Given data:

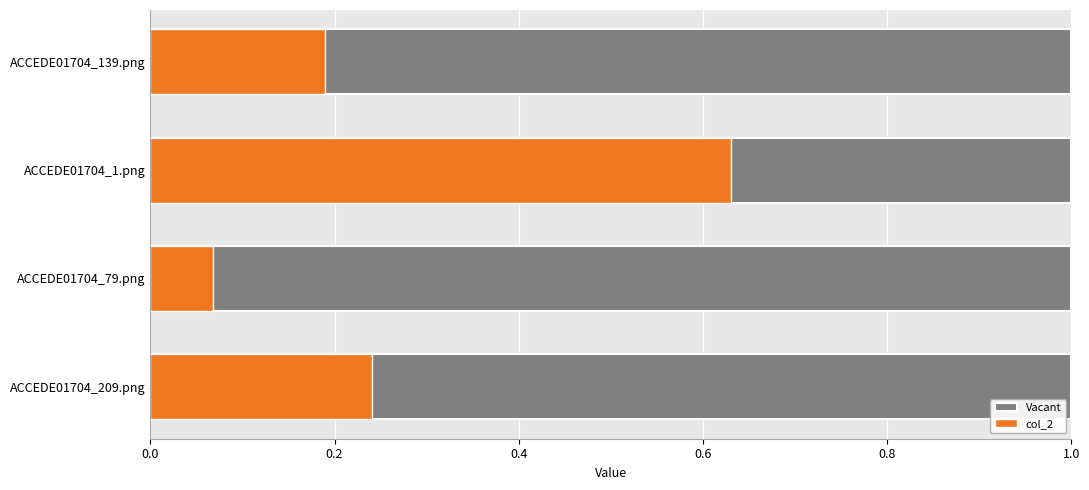

At how many categories does at least one series exceed 0?

4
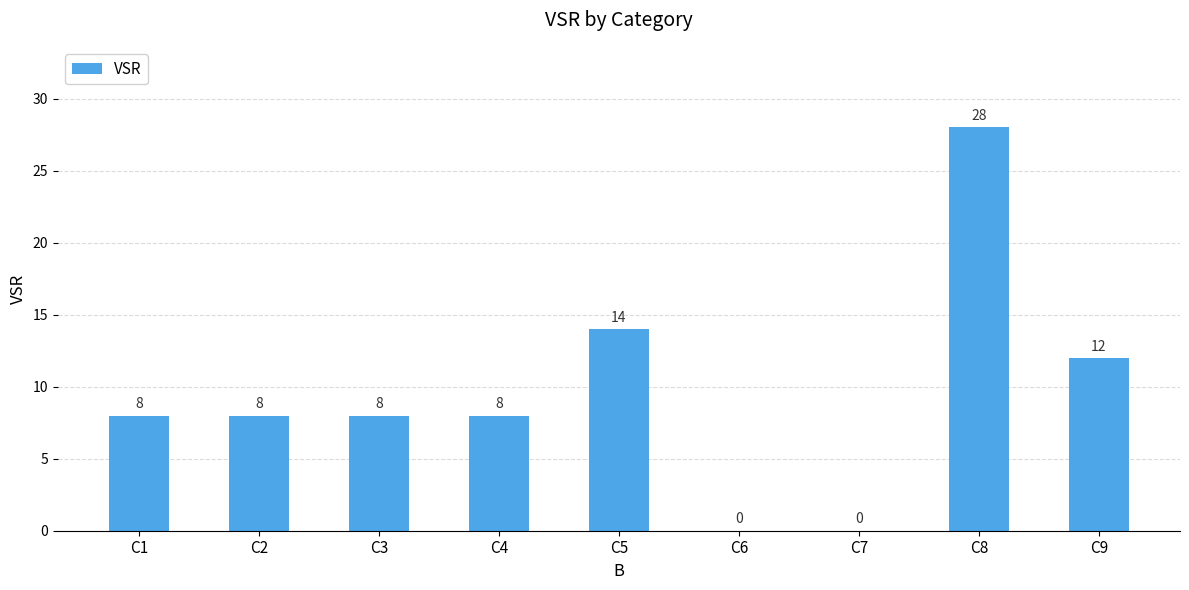

True or false: the data shows 11 at C1.

False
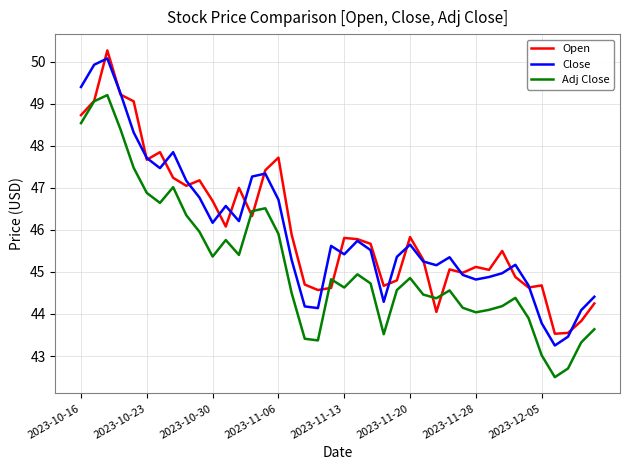

What is the difference between the maximum and minimum values in the Adj Close series?

6.7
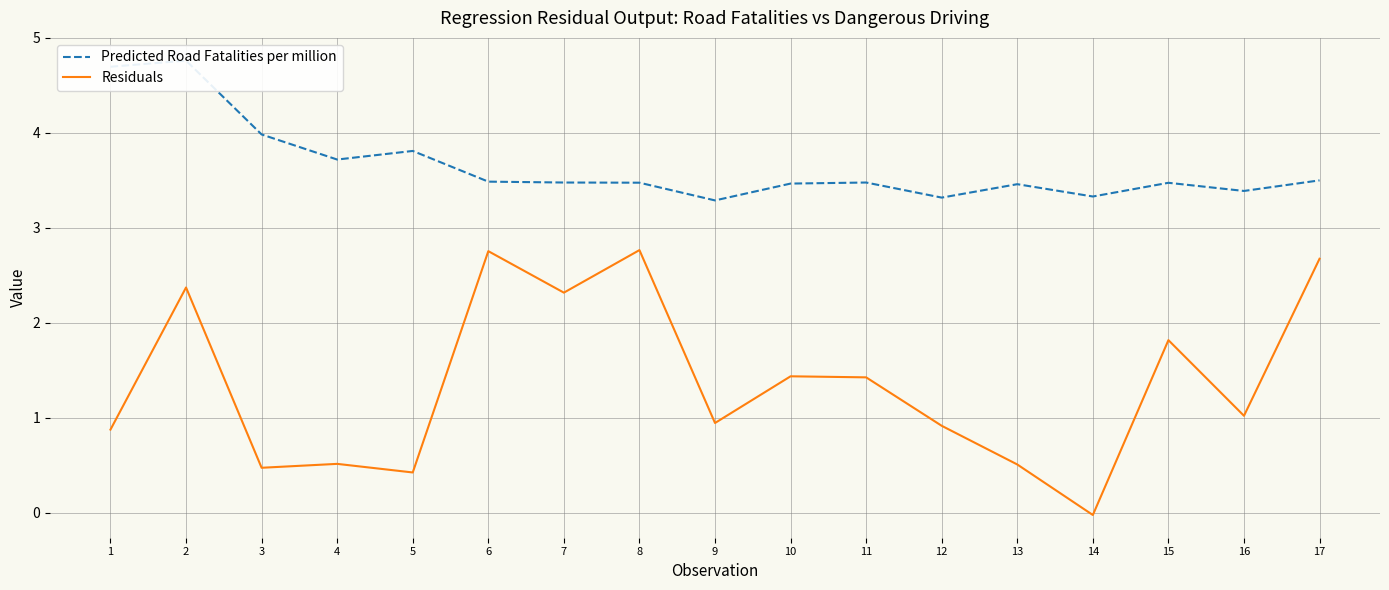

At which label does Residuals first exceed 1?

2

Problem: Rewrite the entries above, replacing "exceed" with "rise above" and leaving everything else unchanged. Omit the pictures from your version.

Completed task:
At how many categories does at least one series rise above 0?

4

True or false: the data shows 11 at C1.

False

What is the difference between the maximum and minimum values in the Adj Close series?

6.7

At which label does Residuals first rise above 1?

2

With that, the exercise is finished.